Concurrent with bi-directional operation, the present trend in magnetic recording calls for higher data transfer rates and higher data packing density on the tape. Higher packing density is synonymous with shorter recorded wavelength and, as is known in the art, signal spacing loss during both record and reproduce operations becomes increasingly severe with decreasing recorded wavelength. Intimate contact between the tape and the head is therefore required to preclude signal deterioration due to the spacing loss. The tendency of the tape to fly over the head caused by entrained air acting as a bearing, and the presence of debris at the interface between the tape and head which lifts the tape away from the head gap are primary causes of tape-to-head spacing.

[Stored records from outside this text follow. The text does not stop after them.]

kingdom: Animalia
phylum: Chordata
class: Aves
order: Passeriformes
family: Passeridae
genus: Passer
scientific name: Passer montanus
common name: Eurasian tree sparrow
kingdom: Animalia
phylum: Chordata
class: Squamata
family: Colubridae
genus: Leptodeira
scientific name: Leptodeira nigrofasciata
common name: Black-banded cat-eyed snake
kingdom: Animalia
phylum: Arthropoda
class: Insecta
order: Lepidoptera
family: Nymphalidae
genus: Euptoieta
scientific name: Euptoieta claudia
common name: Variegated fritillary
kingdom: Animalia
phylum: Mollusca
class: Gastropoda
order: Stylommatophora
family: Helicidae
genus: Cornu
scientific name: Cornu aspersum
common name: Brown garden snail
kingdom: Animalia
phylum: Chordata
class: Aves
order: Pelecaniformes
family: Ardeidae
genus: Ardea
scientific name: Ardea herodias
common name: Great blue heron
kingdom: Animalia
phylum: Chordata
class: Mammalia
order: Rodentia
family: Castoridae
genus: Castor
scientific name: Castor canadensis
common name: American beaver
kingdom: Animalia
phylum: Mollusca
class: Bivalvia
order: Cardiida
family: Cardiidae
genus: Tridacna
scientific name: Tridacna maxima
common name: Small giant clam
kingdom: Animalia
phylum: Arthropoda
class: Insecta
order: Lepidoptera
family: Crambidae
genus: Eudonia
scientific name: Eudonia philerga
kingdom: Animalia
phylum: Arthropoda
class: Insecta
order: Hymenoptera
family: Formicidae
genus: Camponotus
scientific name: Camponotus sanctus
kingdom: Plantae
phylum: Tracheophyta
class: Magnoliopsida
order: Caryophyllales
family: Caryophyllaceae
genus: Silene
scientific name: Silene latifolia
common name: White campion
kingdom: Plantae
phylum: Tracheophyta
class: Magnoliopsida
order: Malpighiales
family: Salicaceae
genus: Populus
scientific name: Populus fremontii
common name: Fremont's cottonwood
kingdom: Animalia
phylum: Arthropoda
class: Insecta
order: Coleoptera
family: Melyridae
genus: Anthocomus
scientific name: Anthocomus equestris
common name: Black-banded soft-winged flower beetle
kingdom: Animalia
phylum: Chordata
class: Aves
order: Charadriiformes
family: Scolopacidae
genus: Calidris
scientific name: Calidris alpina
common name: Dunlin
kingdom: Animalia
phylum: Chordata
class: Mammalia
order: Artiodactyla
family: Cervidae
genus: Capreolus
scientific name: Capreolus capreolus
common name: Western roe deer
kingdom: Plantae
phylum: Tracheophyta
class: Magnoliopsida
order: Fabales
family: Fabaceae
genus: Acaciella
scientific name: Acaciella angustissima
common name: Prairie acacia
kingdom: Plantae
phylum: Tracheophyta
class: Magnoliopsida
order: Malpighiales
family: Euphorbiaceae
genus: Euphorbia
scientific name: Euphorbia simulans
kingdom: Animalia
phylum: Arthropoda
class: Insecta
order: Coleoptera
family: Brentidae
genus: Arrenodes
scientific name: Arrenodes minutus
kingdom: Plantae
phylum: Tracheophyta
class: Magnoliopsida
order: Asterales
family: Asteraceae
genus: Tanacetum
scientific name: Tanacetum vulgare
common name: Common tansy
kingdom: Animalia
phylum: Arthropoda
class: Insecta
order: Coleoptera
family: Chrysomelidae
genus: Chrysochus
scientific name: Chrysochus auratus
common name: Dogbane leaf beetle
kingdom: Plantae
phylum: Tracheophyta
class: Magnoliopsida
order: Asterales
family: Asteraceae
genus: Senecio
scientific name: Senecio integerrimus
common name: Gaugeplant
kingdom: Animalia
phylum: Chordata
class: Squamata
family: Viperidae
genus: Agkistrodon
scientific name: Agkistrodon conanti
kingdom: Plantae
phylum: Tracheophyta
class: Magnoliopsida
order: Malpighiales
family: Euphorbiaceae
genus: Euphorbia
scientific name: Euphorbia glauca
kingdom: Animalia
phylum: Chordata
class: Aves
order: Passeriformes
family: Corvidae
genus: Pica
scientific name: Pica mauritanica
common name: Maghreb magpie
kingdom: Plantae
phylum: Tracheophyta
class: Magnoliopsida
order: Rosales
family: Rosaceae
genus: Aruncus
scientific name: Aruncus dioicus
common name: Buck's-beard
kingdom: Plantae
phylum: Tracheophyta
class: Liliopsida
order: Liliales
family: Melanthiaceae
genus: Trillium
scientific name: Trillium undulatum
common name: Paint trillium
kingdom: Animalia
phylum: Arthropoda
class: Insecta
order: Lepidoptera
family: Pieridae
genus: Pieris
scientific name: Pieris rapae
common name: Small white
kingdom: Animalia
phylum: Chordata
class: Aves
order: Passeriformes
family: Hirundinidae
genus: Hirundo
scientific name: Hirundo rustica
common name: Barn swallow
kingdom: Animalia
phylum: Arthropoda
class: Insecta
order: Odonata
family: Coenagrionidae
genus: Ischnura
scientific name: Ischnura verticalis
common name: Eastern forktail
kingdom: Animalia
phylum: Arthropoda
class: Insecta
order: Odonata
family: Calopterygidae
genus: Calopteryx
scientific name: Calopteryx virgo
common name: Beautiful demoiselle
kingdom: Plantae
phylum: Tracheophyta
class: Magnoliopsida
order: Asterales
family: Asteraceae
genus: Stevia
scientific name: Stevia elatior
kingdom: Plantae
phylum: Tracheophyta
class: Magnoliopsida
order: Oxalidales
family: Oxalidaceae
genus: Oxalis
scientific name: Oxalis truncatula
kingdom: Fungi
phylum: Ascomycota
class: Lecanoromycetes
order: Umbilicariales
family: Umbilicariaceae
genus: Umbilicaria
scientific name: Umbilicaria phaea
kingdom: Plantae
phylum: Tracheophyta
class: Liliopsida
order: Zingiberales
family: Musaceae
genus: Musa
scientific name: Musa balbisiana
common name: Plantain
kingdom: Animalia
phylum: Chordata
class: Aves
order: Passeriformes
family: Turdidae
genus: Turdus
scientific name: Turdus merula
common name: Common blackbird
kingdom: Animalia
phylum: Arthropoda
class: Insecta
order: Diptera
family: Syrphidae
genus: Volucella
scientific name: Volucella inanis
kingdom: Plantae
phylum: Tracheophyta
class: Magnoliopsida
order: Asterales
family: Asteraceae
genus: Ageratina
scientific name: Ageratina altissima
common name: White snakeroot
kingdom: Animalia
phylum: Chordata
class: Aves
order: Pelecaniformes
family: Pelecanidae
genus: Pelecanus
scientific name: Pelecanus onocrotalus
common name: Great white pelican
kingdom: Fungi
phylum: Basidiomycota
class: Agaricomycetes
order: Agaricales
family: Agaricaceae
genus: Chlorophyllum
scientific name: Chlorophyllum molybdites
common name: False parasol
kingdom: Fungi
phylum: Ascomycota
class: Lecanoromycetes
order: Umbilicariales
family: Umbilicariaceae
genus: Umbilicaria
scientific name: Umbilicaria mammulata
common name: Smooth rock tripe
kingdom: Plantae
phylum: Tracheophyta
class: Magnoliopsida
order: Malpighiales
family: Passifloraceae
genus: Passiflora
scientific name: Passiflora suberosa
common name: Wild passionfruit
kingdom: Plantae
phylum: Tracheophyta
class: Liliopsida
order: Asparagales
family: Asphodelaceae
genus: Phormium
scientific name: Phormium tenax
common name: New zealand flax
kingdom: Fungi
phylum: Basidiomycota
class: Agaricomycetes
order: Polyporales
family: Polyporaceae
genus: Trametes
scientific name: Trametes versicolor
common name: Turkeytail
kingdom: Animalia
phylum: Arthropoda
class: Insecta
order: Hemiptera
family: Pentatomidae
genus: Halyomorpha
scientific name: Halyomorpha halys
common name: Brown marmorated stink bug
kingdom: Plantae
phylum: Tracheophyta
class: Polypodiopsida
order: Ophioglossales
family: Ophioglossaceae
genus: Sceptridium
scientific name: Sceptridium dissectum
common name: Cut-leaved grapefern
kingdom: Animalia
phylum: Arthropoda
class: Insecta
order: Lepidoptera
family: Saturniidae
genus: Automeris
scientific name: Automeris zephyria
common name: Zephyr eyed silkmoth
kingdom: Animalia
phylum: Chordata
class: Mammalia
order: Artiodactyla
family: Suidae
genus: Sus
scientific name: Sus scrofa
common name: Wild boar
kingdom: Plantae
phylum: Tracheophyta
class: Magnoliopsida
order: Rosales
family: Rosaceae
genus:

A variety of solutions have been advanced in the prior art for attacking the spacing loss problem. Shaping the head contour to effect improvement has been disclosed in U.S. Pat. No. 4,853,814 issued in the name of McClure, where the head has a radius of curvature equal to the natural bending radius of the tape to provide a constant wear characteristic, and has steep shoulders for skiving the tape surface in order to remove entrained air and debris adhering to the tape. In U.S. Pat. No. 4,875,129 issued in the names of Favrou et al, a constant wear profile head assembly is disclosed having slots in the head structure to perform the skiving of the tape surface.
In order to ensure optimum contact between the magnetic tape and the head at the transducing gap, it is necessary to provide a tape path whose geometry is such that tension applied to the tape has a component that forces the tape surface against the contour of the head at the gap line. Tape being abrasive and head materials being refractory, this force component causes undesired mutual abrasion of the tape and head as well as the desired skiving of the air bearing and debris at the steep shoulders or slots of a head. Head wear at the gap is particularly undesirable as the head becomes inoperable if it is worn through at the gap. Thus, in the prior art, the combination of skiving surfaces at the head and tension in the tape has detrimental abrasive side effects that must be accepted in guaranteeing intimate tape head contact for both uni-directional and bi-directional recording and playback operations.